■ **What you need to do**
Retype all of the records shown beneath this task, exactly as they stand.

.....

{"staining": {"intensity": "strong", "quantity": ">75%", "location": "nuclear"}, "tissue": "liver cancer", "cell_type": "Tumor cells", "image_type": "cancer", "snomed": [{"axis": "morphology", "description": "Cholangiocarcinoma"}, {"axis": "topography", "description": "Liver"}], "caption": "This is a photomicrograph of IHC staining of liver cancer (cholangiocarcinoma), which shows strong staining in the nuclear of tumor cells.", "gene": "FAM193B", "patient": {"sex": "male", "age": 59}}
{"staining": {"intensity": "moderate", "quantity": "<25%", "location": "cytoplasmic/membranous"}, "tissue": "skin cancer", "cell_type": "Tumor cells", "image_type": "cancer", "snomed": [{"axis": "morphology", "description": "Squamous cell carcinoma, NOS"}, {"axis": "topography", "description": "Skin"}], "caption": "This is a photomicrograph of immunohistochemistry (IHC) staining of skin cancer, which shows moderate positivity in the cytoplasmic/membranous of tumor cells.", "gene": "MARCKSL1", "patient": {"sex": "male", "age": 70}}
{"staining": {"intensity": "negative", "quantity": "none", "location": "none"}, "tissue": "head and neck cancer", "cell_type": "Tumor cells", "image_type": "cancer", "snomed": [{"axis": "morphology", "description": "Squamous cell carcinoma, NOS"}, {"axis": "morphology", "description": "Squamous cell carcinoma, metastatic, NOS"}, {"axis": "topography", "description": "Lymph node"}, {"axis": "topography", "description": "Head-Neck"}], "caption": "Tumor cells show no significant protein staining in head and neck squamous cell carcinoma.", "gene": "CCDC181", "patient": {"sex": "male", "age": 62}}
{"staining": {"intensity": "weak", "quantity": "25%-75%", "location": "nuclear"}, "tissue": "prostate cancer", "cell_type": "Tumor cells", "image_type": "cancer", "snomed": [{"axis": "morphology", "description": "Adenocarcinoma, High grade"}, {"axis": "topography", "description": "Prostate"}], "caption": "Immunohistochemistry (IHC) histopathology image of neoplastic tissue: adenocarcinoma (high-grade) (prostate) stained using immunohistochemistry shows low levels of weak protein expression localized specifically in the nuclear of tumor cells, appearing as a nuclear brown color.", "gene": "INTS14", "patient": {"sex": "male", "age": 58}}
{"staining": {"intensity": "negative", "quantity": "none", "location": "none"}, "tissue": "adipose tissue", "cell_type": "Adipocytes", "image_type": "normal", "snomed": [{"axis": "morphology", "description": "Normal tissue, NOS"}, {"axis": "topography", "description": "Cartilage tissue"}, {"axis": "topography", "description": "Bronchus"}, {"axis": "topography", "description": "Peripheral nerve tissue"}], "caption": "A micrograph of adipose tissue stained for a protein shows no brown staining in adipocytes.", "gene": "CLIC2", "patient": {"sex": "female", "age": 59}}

.....

■ **Written response**
{"staining": {"intensity": "strong", "quantity": ">75%", "location": "nuclear"}, "tissue": "liver cancer", "cell_type": "Tumor cells", "image_type": "cancer", "snomed": [{"axis": "morphology", "description": "Cholangiocarcinoma"}, {"axis": "topography", "description": "Liver"}], "caption": "This is a photomicrograph of IHC staining of liver cancer (cholangiocarcinoma), which shows strong staining in the nuclear of tumor cells.", "gene": "FAM193B", "patient": {"sex": "male", "age": 59}}
{"staining": {"intensity": "moderate", "quantity": "<25%", "location": "cytoplasmic/membranous"}, "tissue": "skin cancer", "cell_type": "Tumor cells", "image_type": "cancer", "snomed": [{"axis": "morphology", "description": "Squamous cell carcinoma, NOS"}, {"axis": "topography", "description": "Skin"}], "caption": "This is a photomicrograph of immunohistochemistry (IHC) staining of skin cancer, which shows moderate positivity in the cytoplasmic/membranous of tumor cells.", "gene": "MARCKSL1", "patient": {"sex": "male", "age": 70}}
{"staining": {"intensity": "negative", "quantity": "none", "location": "none"}, "tissue": "head and neck cancer", "cell_type": "Tumor cells", "image_type": "cancer", "snomed": [{"axis": "morphology", "description": "Squamous cell carcinoma, NOS"}, {"axis": "morphology", "description": "Squamous cell carcinoma, metastatic, NOS"}, {"axis": "topography", "description": "Lymph node"}, {"axis": "topography", "description": "Head-Neck"}], "caption": "Tumor cells show no significant protein staining in head and neck squamous cell carcinoma.", "gene": "CCDC181", "patient": {"sex": "male", "age": 62}}
{"staining": {"intensity": "weak", "quantity": "25%-75%", "location": "nuclear"}, "tissue": "prostate cancer", "cell_type": "Tumor cells", "image_type": "cancer", "snomed": [{"axis": "morphology", "description": "Adenocarcinoma, High grade"}, {"axis": "topography", "description": "Prostate"}], "caption": "Immunohistochemistry (IHC) histopathology image of neoplastic tissue: adenocarcinoma (high-grade) (prostate) stained using immunohistochemistry shows low levels of weak protein expression localized specifically in the nuclear of tumor cells, appearing as a nuclear brown color.", "gene": "INTS14", "patient": {"sex": "male", "age": 58}}
{"staining": {"intensity": "negative", "quantity": "none", "location": "none"}, "tissue": "adipose tissue", "cell_type": "Adipocytes", "image_type": "normal", "snomed": [{"axis": "morphology", "description": "Normal tissue, NOS"}, {"axis": "topography", "description": "Cartilage tissue"}, {"axis": "topography", "description": "Bronchus"}, {"axis": "topography", "description": "Peripheral nerve tissue"}], "caption": "A micrograph of adipose tissue stained for a protein shows no brown staining in adipocytes.", "gene": "CLIC2", "patient": {"sex": "female", "age": 59}}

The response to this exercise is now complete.